Correlated mutations via regularized multinomial regression
1 Central Tuber Crops Research Institute, Thiruvananthapuram-695017, Kerala, India
2 Biometris, Wageningen University and Research Centre, Box 100, 6700 AC Wageningen, The Netherlands
3 Applied Bioinformatics, Plant Research International, Droevendaalsesteeg 1, 6708 PB Wageningen, The Netherlands
4 Keygene N.V., P.O. Box 216, 6700 AE Wageningen, The Netherlands
BMC Bioinformatics 2011, 12:444 doi:10.1186/1471-2105-12-444Published: 14 November 2011
In addition to sequence conservation, protein multiple sequence alignments contain evolutionary signal in the form of correlated variation among amino acid positions. This signal indicates positions in the sequence that influence each other, and can be applied for the prediction of intra- or intermolecular contacts. Although various approaches exist for the detection of such correlated mutations, in general these methods utilize only pairwise correlations. Hence, they tend to conflate direct and indirect dependencies.
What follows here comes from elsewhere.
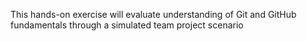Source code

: This hands-on exercise will evaluate understanding of Git and GitHub fundamentals
through a simulated team project scenario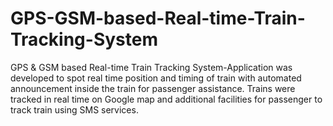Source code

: # GPS-GSM-based-Real-time-Train-Tracking-System
GPS &amp; GSM based Real-time Train Tracking System-Application was developed to spot real time position and timing of train with automated announcement inside the train for passenger assistance. Trains were tracked in real time on Google map and additional facilities for passenger to track train using SMS services.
We propose RMRCM, a method for Regularized Multinomial Regression in order to obtain Correlated Mutations from protein multiple sequence alignments. Importantly, our method is not restricted to pairwise (column-column) comparisons only, but takes into account the network nature of relationships between protein residues in order to predict residue-residue contacts. The use of regularization ensures that the number of predicted links between columns in the multiple sequence alignment remains limited, preventing overprediction. Using simulated datasets we analyzed the performance of our approach in predicting residue-residue contacts, and studied how it is influenced by various types of noise. For various biological datasets, validation with protein structure data indicates a good performance of the proposed algorithm for the prediction of residue-residue contacts, in comparison to previous results. RMRCM can also be applied to predict interactions (in addition to only predicting interaction sites or contact sites), as demonstrated by predicting PDZ-peptide interactions.
A novel method is presented, which uses regularized multinomial regression in order to obtain correlated mutations from protein multiple sequence alignments.